Structures within the ashram complex have been divided into four categories:
- Those with activities directly related to the ashram (khadi shops, a charkha gallery, bookstalls…)
- Those congruent with the original ashram but housing non-congruent activities (a bank, for instance)
- Those with non-congruent buildings but congruent activities (educational activities, hostels…)
- Those with non-congruent buildings and activities (encroachment, residents, shops).
Buildings in the first category will be preserved. Those in the second category will also be preserved, but their activities will be shifted to a complex nearby. Those in the third category will be demolished, but their activities will continue in the main ashram complex. Buildings and activities that fall in the fourth category will be shifted out.
The renovation will also include improving the surroundings, which includes the preservation of the nearby Chandrabhaga rivulet and a sewage treatment plant for it.
So, why are Gandhians and others upset?
They allege that this is an attempt to demean and appropriate Gandhi’s legacy. So, 130 people, including historians Rajmohan Gandhi – who is also Gandhi’s grandson – and Ramachandra Guha, filmmaker Anand Patwardhan and president of the Gujarati Sahitya Parishad Prakash Shah, wrote an open letter against the “government takeover of Gandhian institutions”. Not only do they fear for the sanctity of the ashram, they point to the “frightening aspect” of the government taking control of Gandhian archives.
Some of them even likened the makeover to a theme park.
The statement titled ‘Prevent government takeover of Gandhian Institutions’, read: “The present government is all set to reclaim the visual wholesomeness, tranquility and uncluttered environment of 1949 and make it a world-class tourist destination spread over 54 acres. Reports say that the project will be under the direct supervision of the prime minister and the chief minister. This is in keeping with the present government’s strategy to appropriate and commercialise all Gandhian institutions in the country.”

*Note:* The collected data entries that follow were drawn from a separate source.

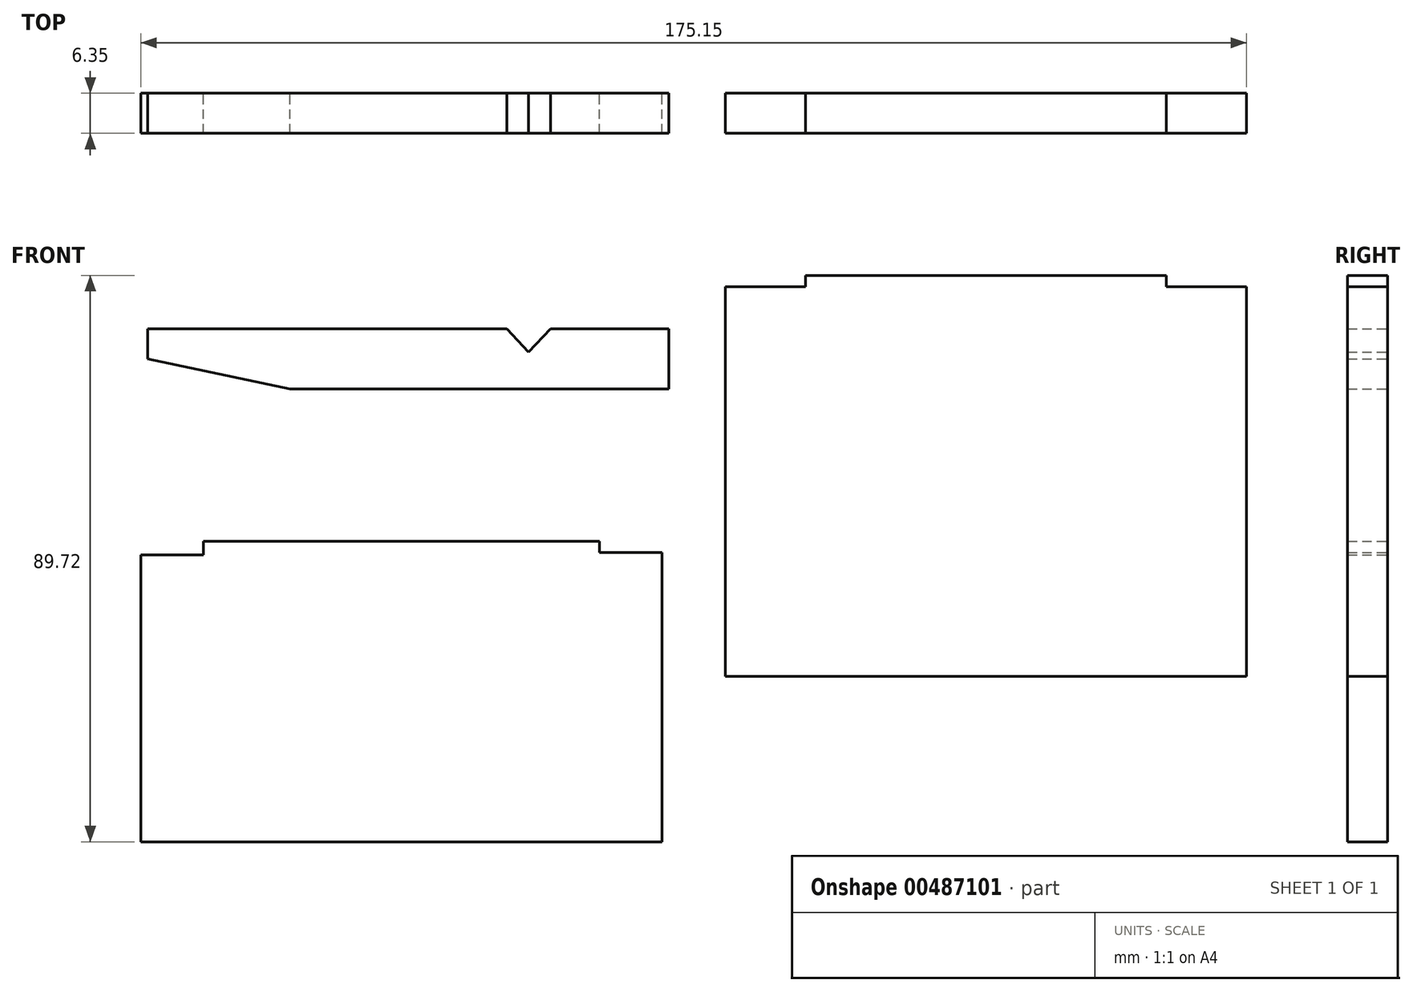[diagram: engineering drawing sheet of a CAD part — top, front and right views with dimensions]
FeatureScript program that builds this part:
annotation { "Feature Type Name" : "Feature", "Feature Type Description" : "" }
export const myFeature = defineFeature(function(context is Context, id is Id, definition is map)
    precondition{}
    {
        {
            var Q0;
            Q0=qCreatedBy(makeId("Front.planeOp"),FACE);
            var sketch = newSketch(context, id + "F0", { "sketchPlane" : qUnion([Q0])});
            skLineSegment(sketch, "E0.bottom", {"start": v(-31.37, 0) * mm, "end": v(31.37, 0) * mm});
            skLineSegment(sketch, "E0.top", {"start": v(-41.28, -47.63) * mm, "end": v(41.28, -47.63) * mm});
            skLineSegment(sketch, "E0.left", {"start": v(-41.28, -2.15) * mm, "end": v(-41.28, -47.63) * mm});
            skLineSegment(sketch, "E0.right", {"start": v(41.28, -1.78) * mm, "end": v(41.27, -47.63) * mm});
            skLineSegment(sketch, "E1.top", {"start": v(41.28, -1.78) * mm, "end": v(31.37, -1.78) * mm});
            skLineSegment(sketch, "E1.right", {"start": v(31.37, 0) * mm, "end": v(31.37, -1.78) * mm});
            skLineSegment(sketch, "E2.top", {"start": v(-41.28, -2.15) * mm, "end": v(-31.37, -2.15) * mm});
            skLineSegment(sketch, "E2.right", {"start": v(-31.37, 0) * mm, "end": v(-31.37, -2.15) * mm});
            skSolve(sketch);
        }
        {
            var Q0;
            Q0 = qSketchRegion(id + "F0", true);
            extrude(context, id + "F1", {"entities" : qUnion([Q0]), "depth" : 6.35 * mm});
        }
        {
            var Q0;
            Q0=qCreatedBy(makeId("Front.planeOp"),FACE);
            var sketch = newSketch(context, id + "F2", { "sketchPlane" : qUnion([Q0])});
            skLineSegment(sketch, "E3.bottom", {"start": v(-15.22, 42.1) * mm, "end": v(41.93, 42.1) * mm});
            skLineSegment(sketch, "E3.top", {"start": v(-27.92, -21.4) * mm, "end": v(54.63, -21.4) * mm});
            skLineSegment(sketch, "E3.left", {"start": v(-27.92, 40.32) * mm, "end": v(-27.92, -21.4) * mm});
            skLineSegment(sketch, "E3.right", {"start": v(54.63, 40.32) * mm, "end": v(54.63, -21.4) * mm});
            skLineSegment(sketch, "E4.top", {"start": v(-27.92, 40.32) * mm, "end": v(-15.22, 40.32) * mm});
            skLineSegment(sketch, "E4.right", {"start": v(-15.22, 42.1) * mm, "end": v(-15.22, 40.32) * mm});
            skLineSegment(sketch, "E5.top", {"start": v(54.63, 40.32) * mm, "end": v(41.93, 40.32) * mm});
            skLineSegment(sketch, "E5.right", {"start": v(41.93, 42.1) * mm, "end": v(41.93, 40.32) * mm});
            skSolve(sketch);
        }
        {
            var Q0;
            Q0 = qSketchRegion(id + "F2", true);
            extrude(context, id + "F3", {"entities" : qUnion([Q0]), "depth" : 6.35 * mm});
        }
        {
            var Q0;
            Q0=qCreatedBy(makeId("Front.planeOp"),FACE);
            var sketch = newSketch(context, id + "F4", { "sketchPlane" : qUnion([Q0])});
            skLineSegment(sketch, "E6", {"start": v(-40.18, 9.53) * mm, "end": v(16.68, 9.53) * mm});
            skLineSegment(sketch, "E7", {"start": v(42.37, 9.53) * mm, "end": v(42.37, 0) * mm});
            skPoint(sketch, "E8", {"position": v(20.15, 5.82) * mm});
            skLineSegment(sketch, "E9", {"start": v(16.68, 9.53) * mm, "end": v(20.15, 5.82) * mm});
            skLineSegment(sketch, "E10", {"start": v(23.62, 9.52) * mm, "end": v(20.15, 5.82) * mm});
            skLineSegment(sketch, "E11", {"start": v(-40.18, 9.53) * mm, "end": v(-40.18, 4.75) * mm});
            skLineSegment(sketch, "E12", {"start": v(42.37, 0) * mm, "end": v(-17.65, 0) * mm});
            skLineSegment(sketch, "E13", {"start": v(-17.65, 0) * mm, "end": v(-40.18, 4.75) * mm});
            skLineSegment(sketch, "E14.trimOffspring", {"start": v(23.62, 9.53) * mm, "end": v(42.37, 9.53) * mm});
            skSolve(sketch);
        }
        {
            var Q0;
            Q0 = qSketchRegion(id + "F4", true);
            extrude(context, id + "F5", {"entities" : qUnion([Q0]), "depth" : 6.35 * mm});
        }
        {
            var Q0;
            Q0=makeQuery(id+"F3.opExtrude","SWEPT_BODY",BODY,{"disambiguationData":[OSD([sQuery(id+"F2.wireOp",EDGE,"E3.bottom"),sQuery(id+"F2.wireOp",EDGE,"E3.top"),sQuery(id+"F2.wireOp",EDGE,"E3.left"),sQuery(id+"F2.wireOp",EDGE,"E3.right"),sQuery(id+"F2.wireOp",EDGE,"E4.top"),sQuery(id+"F2.wireOp",EDGE,"E4.right"),sQuery(id+"F2.wireOp",EDGE,"E5.top"),sQuery(id+"F2.wireOp",EDGE,"E5.right")])]});
            transform(context, id + "F6", {"entities" : qUnion([Q0]), "transformType" : TransformType.TRANSLATION_3D, "dx" : 79.25 * mm, "dy" : 0 * mm, "dz" : 0 * mm, "makeCopy" : false});
        }
        {
            var Q0;
            Q0=makeQuery(id+"F5.opExtrude","SWEPT_BODY",BODY,{"disambiguationData":[OSD([sQuery(id+"F4.wireOp",EDGE,"E6"),sQuery(id+"F4.wireOp",EDGE,"E7"),sQuery(id+"F4.wireOp",EDGE,"E9"),sQuery(id+"F4.wireOp",EDGE,"E10"),sQuery(id+"F4.wireOp",EDGE,"E11"),sQuery(id+"F4.wireOp",EDGE,"E12"),sQuery(id+"F4.wireOp",EDGE,"E13"),sQuery(id+"F4.wireOp",EDGE,"E14.trimOffspring")])]});
            transform(context, id + "F7", {"entities" : qUnion([Q0]), "transformType" : TransformType.TRANSLATION_3D, "dx" : 0 * mm, "dy" : 0 * mm, "dz" : 24.13 * mm, "makeCopy" : false});
        }
    });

Let’s also look at the recent renovation of Jallianwala Bagh in Amritsar, the site of the infamous massacre of peaceful protestors in 1919. Descendants of the martyrs termed it “an attempt to erase their ancestors’ history”. These families wrote to the Union Ministry of Culture objecting to the renovation of the historic ‘Shaheedi Khoo’ or martyrs’ well into which hundreds jumped while fleeing from the bullets of Brigadier-General Reginald Dyer’s soldiers. The families demanded the restoration of the monument’s original landscape and architecture.
The narrow brick alley through which you access Jallianwala Bagh, which was blocked by soldiers making it impossible for anyone to escape, is now lined with murals and has a shiny new floor. Also, iron grills have been added that distort the heritage.
The Amar Jyoti, or eternal flame, has been shifted from the entrance to the rear of Jallianwala Bagh.
The removal of the old bricks, grills and crowns from the martyrs’ well has erased its original look and the pillar by which Dyer stood and ordered the firing has also been removed.
The families say all of this turns what was a sombre memorial into a picnic spot.
The Modi government seems to have an obsession with stirring commercialisation into history. You only have to look at the Statue of Unity, the massive monument to Sardar Vallabh Bhai Patel, which is more tourist zone than anything else. Now we have the degradation of Jallianwala Bagh and Sabarmati Ashram. This is a trend we’ve been witnessing for six to seven years. How much more of our history will we lose before this government is done?